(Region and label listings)
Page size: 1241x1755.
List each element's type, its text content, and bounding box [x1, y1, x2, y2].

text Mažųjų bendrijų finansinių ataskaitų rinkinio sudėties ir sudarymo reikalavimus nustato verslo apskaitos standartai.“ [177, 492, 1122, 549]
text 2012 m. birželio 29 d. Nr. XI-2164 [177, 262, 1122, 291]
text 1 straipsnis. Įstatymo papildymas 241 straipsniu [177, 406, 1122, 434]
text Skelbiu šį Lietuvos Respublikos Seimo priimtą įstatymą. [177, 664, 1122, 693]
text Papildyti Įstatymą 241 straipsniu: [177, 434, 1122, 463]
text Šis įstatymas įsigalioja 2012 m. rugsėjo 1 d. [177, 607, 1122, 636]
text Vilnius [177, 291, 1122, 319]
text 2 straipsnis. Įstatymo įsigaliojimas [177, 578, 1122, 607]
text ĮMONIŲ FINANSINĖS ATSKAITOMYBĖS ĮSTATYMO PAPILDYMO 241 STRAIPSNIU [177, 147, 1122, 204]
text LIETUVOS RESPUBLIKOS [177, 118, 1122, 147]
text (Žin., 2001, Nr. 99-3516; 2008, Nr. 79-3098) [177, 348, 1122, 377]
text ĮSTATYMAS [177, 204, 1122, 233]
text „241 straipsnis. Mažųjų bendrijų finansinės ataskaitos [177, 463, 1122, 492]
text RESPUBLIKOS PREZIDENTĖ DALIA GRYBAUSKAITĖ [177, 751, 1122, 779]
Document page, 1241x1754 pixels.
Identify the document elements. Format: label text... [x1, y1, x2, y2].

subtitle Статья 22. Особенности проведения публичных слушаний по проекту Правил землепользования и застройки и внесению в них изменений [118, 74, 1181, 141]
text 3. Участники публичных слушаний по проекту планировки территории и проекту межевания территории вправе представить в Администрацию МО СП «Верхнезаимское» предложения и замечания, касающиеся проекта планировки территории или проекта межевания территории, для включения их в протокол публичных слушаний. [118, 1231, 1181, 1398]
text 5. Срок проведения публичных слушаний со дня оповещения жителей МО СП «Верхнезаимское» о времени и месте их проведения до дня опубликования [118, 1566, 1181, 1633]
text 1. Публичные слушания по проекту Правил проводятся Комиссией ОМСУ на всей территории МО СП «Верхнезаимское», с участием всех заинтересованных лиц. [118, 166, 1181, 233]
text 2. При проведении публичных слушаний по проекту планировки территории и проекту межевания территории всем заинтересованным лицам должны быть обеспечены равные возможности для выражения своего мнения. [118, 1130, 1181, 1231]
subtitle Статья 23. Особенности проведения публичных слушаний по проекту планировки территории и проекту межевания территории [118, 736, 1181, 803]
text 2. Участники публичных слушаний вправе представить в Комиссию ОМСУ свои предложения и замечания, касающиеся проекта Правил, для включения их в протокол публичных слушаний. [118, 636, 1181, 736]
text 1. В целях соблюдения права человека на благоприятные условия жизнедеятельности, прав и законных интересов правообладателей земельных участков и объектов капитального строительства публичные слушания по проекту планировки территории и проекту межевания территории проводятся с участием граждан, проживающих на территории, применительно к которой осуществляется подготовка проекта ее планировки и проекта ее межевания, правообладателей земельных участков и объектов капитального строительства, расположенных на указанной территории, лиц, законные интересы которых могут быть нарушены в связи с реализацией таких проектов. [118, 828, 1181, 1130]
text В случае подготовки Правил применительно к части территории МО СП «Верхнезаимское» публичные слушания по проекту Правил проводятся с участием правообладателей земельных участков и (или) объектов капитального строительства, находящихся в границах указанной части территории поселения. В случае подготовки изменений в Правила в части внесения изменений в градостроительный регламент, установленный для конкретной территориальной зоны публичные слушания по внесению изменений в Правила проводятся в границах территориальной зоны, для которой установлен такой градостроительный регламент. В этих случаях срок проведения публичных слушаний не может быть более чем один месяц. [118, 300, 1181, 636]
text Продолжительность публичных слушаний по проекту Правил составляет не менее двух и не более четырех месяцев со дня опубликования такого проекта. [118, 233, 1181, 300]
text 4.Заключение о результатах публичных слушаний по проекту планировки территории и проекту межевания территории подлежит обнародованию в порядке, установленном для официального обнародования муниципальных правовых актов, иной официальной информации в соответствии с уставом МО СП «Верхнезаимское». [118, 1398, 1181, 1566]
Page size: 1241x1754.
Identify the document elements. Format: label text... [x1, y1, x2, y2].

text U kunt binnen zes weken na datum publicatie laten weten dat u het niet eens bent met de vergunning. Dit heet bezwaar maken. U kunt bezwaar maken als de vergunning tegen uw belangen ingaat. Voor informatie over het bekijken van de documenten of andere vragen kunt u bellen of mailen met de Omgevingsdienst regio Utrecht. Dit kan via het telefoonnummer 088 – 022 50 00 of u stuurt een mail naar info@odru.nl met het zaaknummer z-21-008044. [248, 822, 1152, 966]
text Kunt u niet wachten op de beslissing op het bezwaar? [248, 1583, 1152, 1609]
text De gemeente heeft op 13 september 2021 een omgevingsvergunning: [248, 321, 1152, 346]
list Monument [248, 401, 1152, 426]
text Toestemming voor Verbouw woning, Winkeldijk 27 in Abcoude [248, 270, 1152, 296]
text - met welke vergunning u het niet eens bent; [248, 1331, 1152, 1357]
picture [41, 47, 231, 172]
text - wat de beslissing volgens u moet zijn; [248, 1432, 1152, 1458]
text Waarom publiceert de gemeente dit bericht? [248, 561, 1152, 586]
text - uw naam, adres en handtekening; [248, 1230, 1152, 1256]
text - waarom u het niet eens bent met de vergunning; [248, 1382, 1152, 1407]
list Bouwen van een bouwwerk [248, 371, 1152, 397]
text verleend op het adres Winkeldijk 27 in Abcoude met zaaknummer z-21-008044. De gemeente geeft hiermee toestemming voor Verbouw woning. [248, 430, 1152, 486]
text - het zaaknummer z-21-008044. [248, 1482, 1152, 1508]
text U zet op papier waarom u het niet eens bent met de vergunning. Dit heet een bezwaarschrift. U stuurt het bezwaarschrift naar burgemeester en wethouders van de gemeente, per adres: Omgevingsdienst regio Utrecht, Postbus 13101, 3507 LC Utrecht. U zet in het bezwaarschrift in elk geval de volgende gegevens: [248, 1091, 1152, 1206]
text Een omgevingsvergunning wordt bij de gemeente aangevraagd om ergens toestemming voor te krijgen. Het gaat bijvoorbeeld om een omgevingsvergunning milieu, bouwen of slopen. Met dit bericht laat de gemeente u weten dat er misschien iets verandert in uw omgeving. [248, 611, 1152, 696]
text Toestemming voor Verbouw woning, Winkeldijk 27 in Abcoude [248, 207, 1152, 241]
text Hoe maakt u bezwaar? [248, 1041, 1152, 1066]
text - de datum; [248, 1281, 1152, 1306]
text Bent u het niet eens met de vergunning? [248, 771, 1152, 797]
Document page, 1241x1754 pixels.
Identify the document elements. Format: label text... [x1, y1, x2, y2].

The exercise: Extract each line from the data above, repeating every one of them word for word without alteration.

Solution to this task:
Page size: 1241x1755.
List each element's type, its text content, and bounding box [x1, y1, x2, y2].

text Mažųjų bendrijų finansinių ataskaitų rinkinio sudėties ir sudarymo reikalavimus nustato verslo apskaitos standartai.“ [177, 492, 1122, 549]
text 2012 m. birželio 29 d. Nr. XI-2164 [177, 262, 1122, 291]
text 1 straipsnis. Įstatymo papildymas 241 straipsniu [177, 406, 1122, 434]
text Skelbiu šį Lietuvos Respublikos Seimo priimtą įstatymą. [177, 664, 1122, 693]
text Papildyti Įstatymą 241 straipsniu: [177, 434, 1122, 463]
text Šis įstatymas įsigalioja 2012 m. rugsėjo 1 d. [177, 607, 1122, 636]
text Vilnius [177, 291, 1122, 319]
text 2 straipsnis. Įstatymo įsigaliojimas [177, 578, 1122, 607]
text ĮMONIŲ FINANSINĖS ATSKAITOMYBĖS ĮSTATYMO PAPILDYMO 241 STRAIPSNIU [177, 147, 1122, 204]
text LIETUVOS RESPUBLIKOS [177, 118, 1122, 147]
text (Žin., 2001, Nr. 99-3516; 2008, Nr. 79-3098) [177, 348, 1122, 377]
text ĮSTATYMAS [177, 204, 1122, 233]
text „241 straipsnis. Mažųjų bendrijų finansinės ataskaitos [177, 463, 1122, 492]
text RESPUBLIKOS PREZIDENTĖ DALIA GRYBAUSKAITĖ [177, 751, 1122, 779]
Document page, 1241x1754 pixels.
Identify the document elements. Format: label text... [x1, y1, x2, y2].

subtitle Статья 22. Особенности проведения публичных слушаний по проекту Правил землепользования и застройки и внесению в них изменений [118, 74, 1181, 141]
text 3. Участники публичных слушаний по проекту планировки территории и проекту межевания территории вправе представить в Администрацию МО СП «Верхнезаимское» предложения и замечания, касающиеся проекта планировки территории или проекта межевания территории, для включения их в протокол публичных слушаний. [118, 1231, 1181, 1398]
text 5. Срок проведения публичных слушаний со дня оповещения жителей МО СП «Верхнезаимское» о времени и месте их проведения до дня опубликования [118, 1566, 1181, 1633]
text 1. Публичные слушания по проекту Правил проводятся Комиссией ОМСУ на всей территории МО СП «Верхнезаимское», с участием всех заинтересованных лиц. [118, 166, 1181, 233]
text 2. При проведении публичных слушаний по проекту планировки территории и проекту межевания территории всем заинтересованным лицам должны быть обеспечены равные возможности для выражения своего мнения. [118, 1130, 1181, 1231]
subtitle Статья 23. Особенности проведения публичных слушаний по проекту планировки территории и проекту межевания территории [118, 736, 1181, 803]
text 2. Участники публичных слушаний вправе представить в Комиссию ОМСУ свои предложения и замечания, касающиеся проекта Правил, для включения их в протокол публичных слушаний. [118, 636, 1181, 736]
text 1. В целях соблюдения права человека на благоприятные условия жизнедеятельности, прав и законных интересов правообладателей земельных участков и объектов капитального строительства публичные слушания по проекту планировки территории и проекту межевания территории проводятся с участием граждан, проживающих на территории, применительно к которой осуществляется подготовка проекта ее планировки и проекта ее межевания, правообладателей земельных участков и объектов капитального строительства, расположенных на указанной территории, лиц, законные интересы которых могут быть нарушены в связи с реализацией таких проектов. [118, 828, 1181, 1130]
text В случае подготовки Правил применительно к части территории МО СП «Верхнезаимское» публичные слушания по проекту Правил проводятся с участием правообладателей земельных участков и (или) объектов капитального строительства, находящихся в границах указанной части территории поселения. В случае подготовки изменений в Правила в части внесения изменений в градостроительный регламент, установленный для конкретной территориальной зоны публичные слушания по внесению изменений в Правила проводятся в границах территориальной зоны, для которой установлен такой градостроительный регламент. В этих случаях срок проведения публичных слушаний не может быть более чем один месяц. [118, 300, 1181, 636]
text Продолжительность публичных слушаний по проекту Правил составляет не менее двух и не более четырех месяцев со дня опубликования такого проекта. [118, 233, 1181, 300]
text 4.Заключение о результатах публичных слушаний по проекту планировки территории и проекту межевания территории подлежит обнародованию в порядке, установленном для официального обнародования муниципальных правовых актов, иной официальной информации в соответствии с уставом МО СП «Верхнезаимское». [118, 1398, 1181, 1566]
Page size: 1241x1754.
Identify the document elements. Format: label text... [x1, y1, x2, y2].

text U kunt binnen zes weken na datum publicatie laten weten dat u het niet eens bent met de vergunning. Dit heet bezwaar maken. U kunt bezwaar maken als de vergunning tegen uw belangen ingaat. Voor informatie over het bekijken van de documenten of andere vragen kunt u bellen of mailen met de Omgevingsdienst regio Utrecht. Dit kan via het telefoonnummer 088 – 022 50 00 of u stuurt een mail naar info@odru.nl met het zaaknummer z-21-008044. [248, 822, 1152, 966]
text Kunt u niet wachten op de beslissing op het bezwaar? [248, 1583, 1152, 1609]
text De gemeente heeft op 13 september 2021 een omgevingsvergunning: [248, 321, 1152, 346]
list Monument [248, 401, 1152, 426]
text Toestemming voor Verbouw woning, Winkeldijk 27 in Abcoude [248, 270, 1152, 296]
text - met welke vergunning u het niet eens bent; [248, 1331, 1152, 1357]
picture [41, 47, 231, 172]
text - wat de beslissing volgens u moet zijn; [248, 1432, 1152, 1458]
text Waarom publiceert de gemeente dit bericht? [248, 561, 1152, 586]
text - uw naam, adres en handtekening; [248, 1230, 1152, 1256]
text - waarom u het niet eens bent met de vergunning; [248, 1382, 1152, 1407]
list Bouwen van een bouwwerk [248, 371, 1152, 397]
text verleend op het adres Winkeldijk 27 in Abcoude met zaaknummer z-21-008044. De gemeente geeft hiermee toestemming voor Verbouw woning. [248, 430, 1152, 486]
text - het zaaknummer z-21-008044. [248, 1482, 1152, 1508]
text U zet op papier waarom u het niet eens bent met de vergunning. Dit heet een bezwaarschrift. U stuurt het bezwaarschrift naar burgemeester en wethouders van de gemeente, per adres: Omgevingsdienst regio Utrecht, Postbus 13101, 3507 LC Utrecht. U zet in het bezwaarschrift in elk geval de volgende gegevens: [248, 1091, 1152, 1206]
text Een omgevingsvergunning wordt bij de gemeente aangevraagd om ergens toestemming voor te krijgen. Het gaat bijvoorbeeld om een omgevingsvergunning milieu, bouwen of slopen. Met dit bericht laat de gemeente u weten dat er misschien iets verandert in uw omgeving. [248, 611, 1152, 696]
text Toestemming voor Verbouw woning, Winkeldijk 27 in Abcoude [248, 207, 1152, 241]
text Hoe maakt u bezwaar? [248, 1041, 1152, 1066]
text - de datum; [248, 1281, 1152, 1306]
text Bent u het niet eens met de vergunning? [248, 771, 1152, 797]
Document page, 1241x1754 pixels.
Identify the document elements. Format: label text... [x1, y1, x2, y2].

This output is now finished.